Other times we got tickets to premiers in New York. I remember seeing “The Abyss” at Radio City Music Hall where I got run over by Eddie Murphy’s body guards. I got a freebie to Rambo III, which wasn’t exciting at all, and a bunch of us went to the 30th anniversary screening of “Gone with the Wind,” also at Radio City, where Butterfly McQueen spoke before the movie.

Sometimes we had famous people in the building. Kool Moe Dee, and Big Daddy Kane visited us once, and Tempest Bledsoe from the Cosby Show came for a photo shoot. That was pretty much it during my years there.

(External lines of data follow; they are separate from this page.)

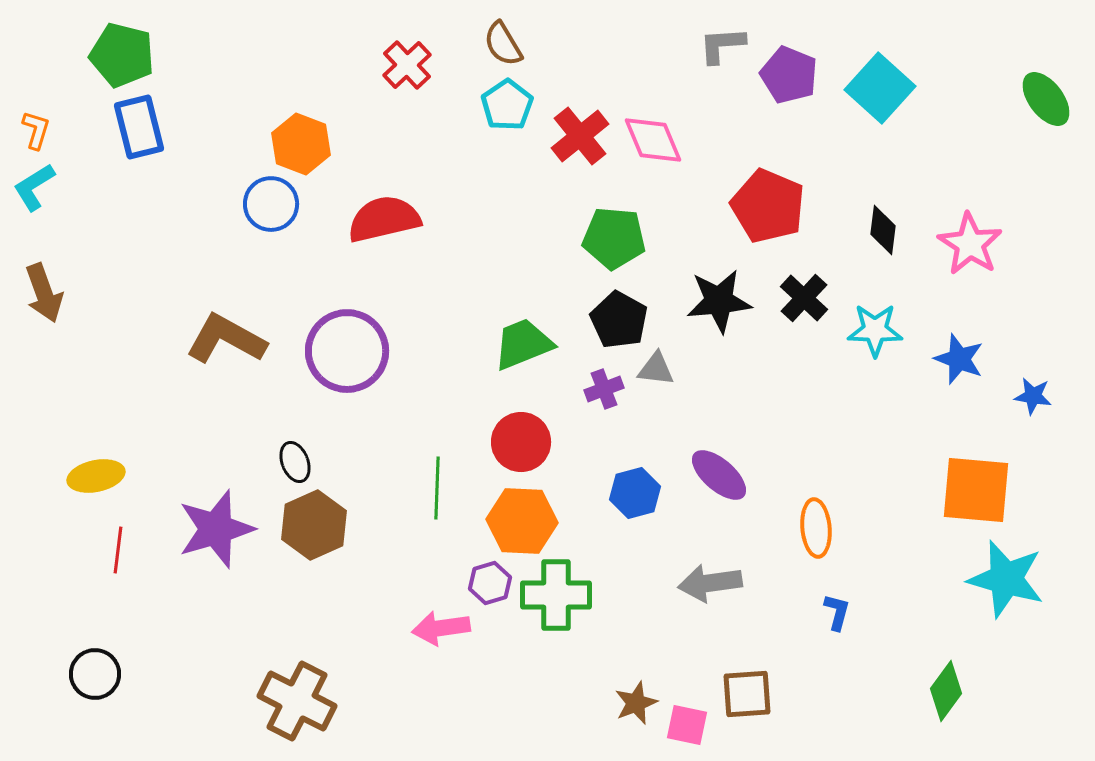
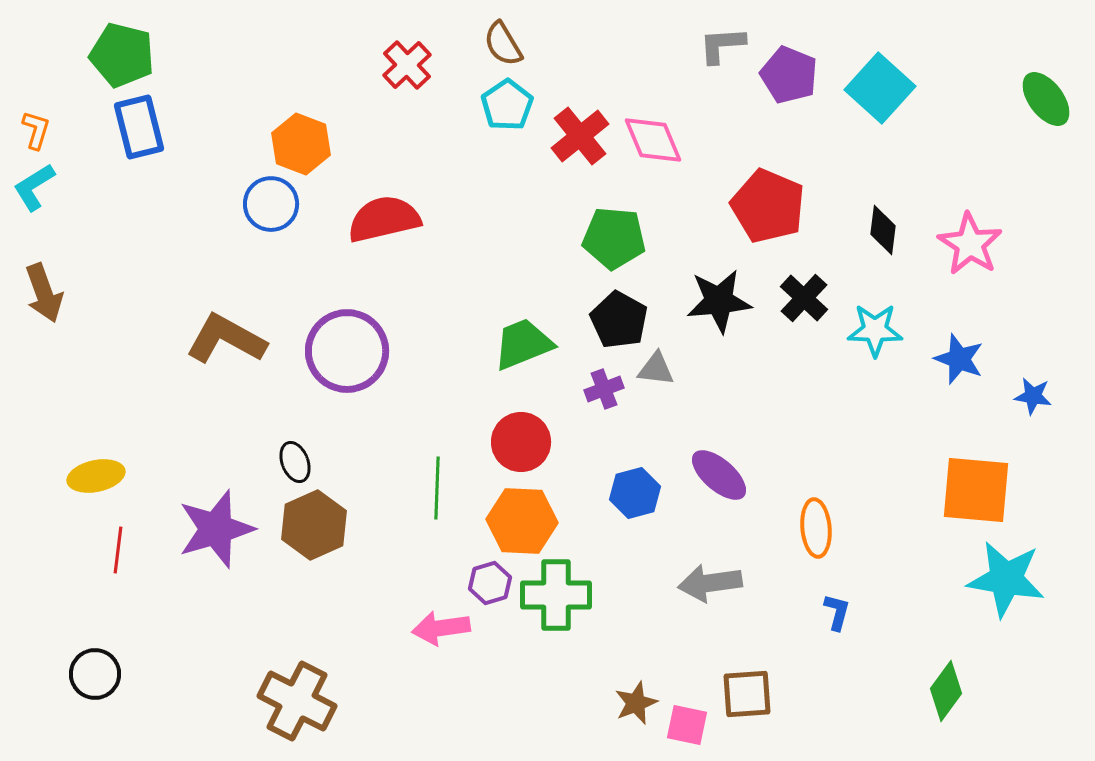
cyan star at (1006, 579): rotated 6 degrees counterclockwise
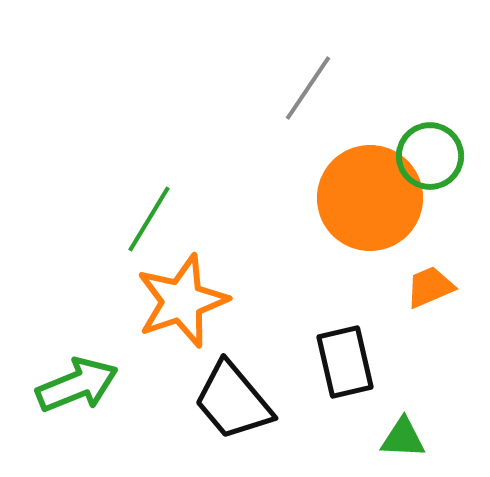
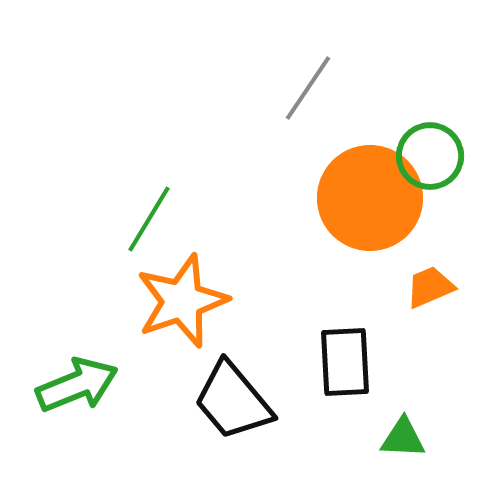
black rectangle: rotated 10 degrees clockwise
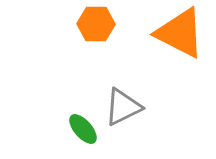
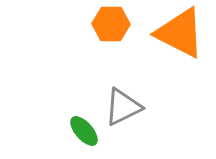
orange hexagon: moved 15 px right
green ellipse: moved 1 px right, 2 px down
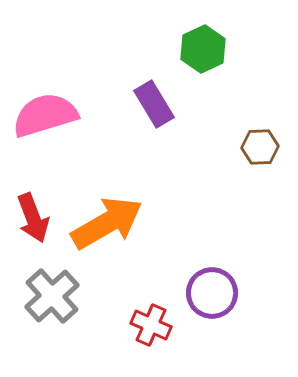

While the money wasn’t great, I was living at home and had few expenses. I gained tons of experience, but it wasn’t all art related. I learned that I could belong to a group…that I could be liked…dare I say “popular?” It was something totally new to me, and to be honest, something I never felt at any job again.

Eventually the magazines were bought by Sterling Publications, and I was offered to stay on as the Art Director to both magazines. I turned them down. I was afraid to go work in the City…see this job was a quick 10 minute drive from my home in New Jersey. Going to work in New York meant busses and extra taxes and long commutes. So I said no.

I’ve always regretted it. So I’d go back to that time…I’d be thin and have fun and drive my Karmann Ghia with the top down.